• WORK ORDER
Everything in the listing below should be repeated verbatim, apart from the pictures.

___ EXTRACTED RECORDS ___

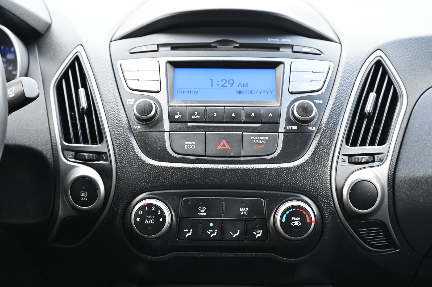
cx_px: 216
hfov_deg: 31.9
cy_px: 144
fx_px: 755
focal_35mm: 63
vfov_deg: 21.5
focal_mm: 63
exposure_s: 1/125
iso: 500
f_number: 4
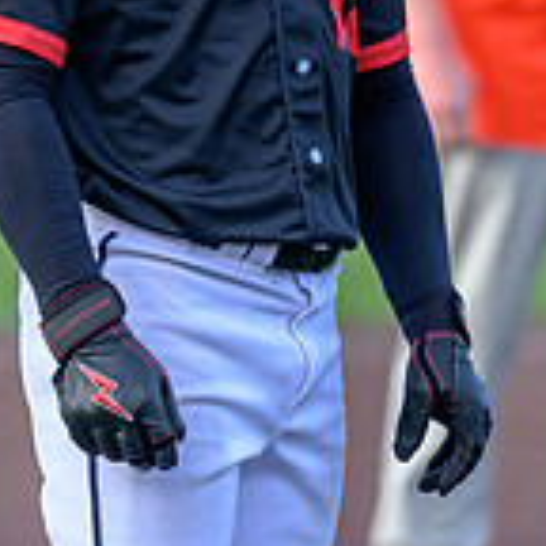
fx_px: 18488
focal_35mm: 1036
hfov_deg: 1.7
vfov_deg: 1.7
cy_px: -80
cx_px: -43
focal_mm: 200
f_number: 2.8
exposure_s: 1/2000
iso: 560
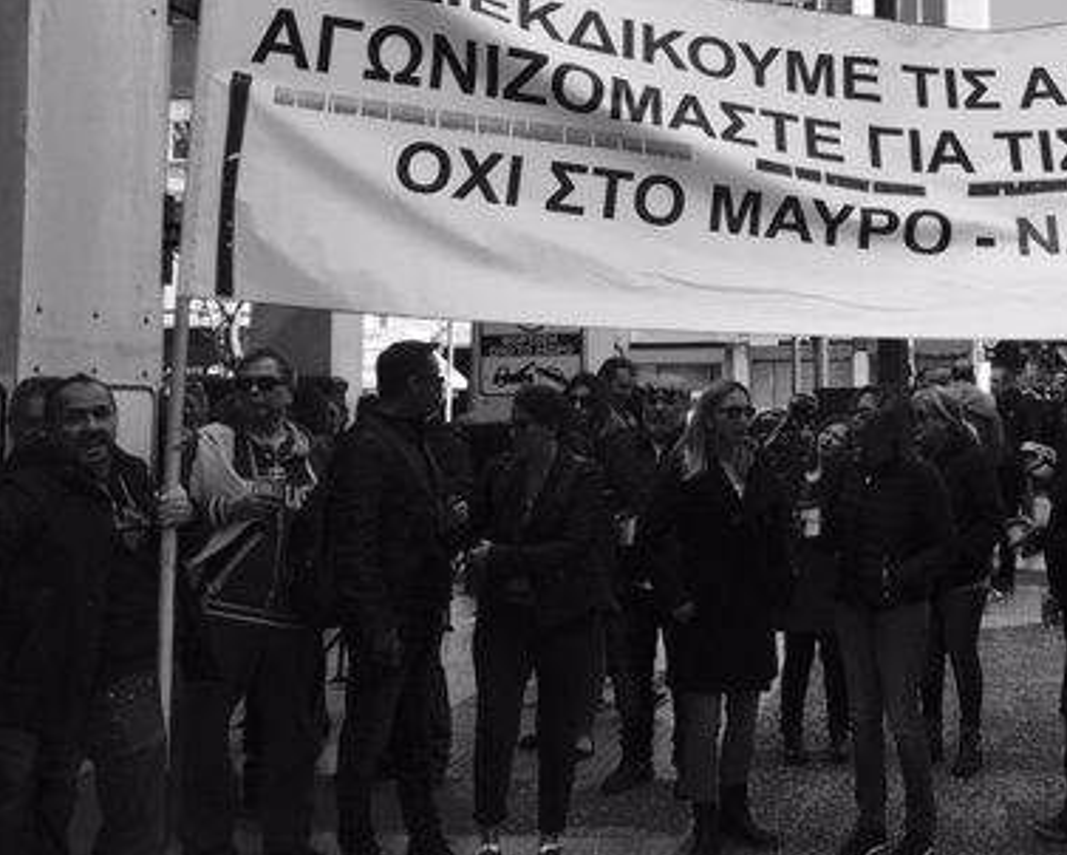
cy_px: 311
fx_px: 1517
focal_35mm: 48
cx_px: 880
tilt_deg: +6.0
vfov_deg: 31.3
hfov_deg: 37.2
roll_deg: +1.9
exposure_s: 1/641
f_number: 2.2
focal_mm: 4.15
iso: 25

___

• EXERCISE RESPONSE
cx_px: 216
hfov_deg: 31.9
cy_px: 144
fx_px: 755
focal_35mm: 63
vfov_deg: 21.5
focal_mm: 63
exposure_s: 1/125
iso: 500
f_number: 4
fx_px: 18488
focal_35mm: 1036
hfov_deg: 1.7
vfov_deg: 1.7
cy_px: -80
cx_px: -43
focal_mm: 200
f_number: 2.8
exposure_s: 1/2000
iso: 560
cy_px: 311
fx_px: 1517
focal_35mm: 48
cx_px: 880
tilt_deg: +6.0
vfov_deg: 31.3
hfov_deg: 37.2
roll_deg: +1.9
exposure_s: 1/641
f_number: 2.2
focal_mm: 4.15
iso: 25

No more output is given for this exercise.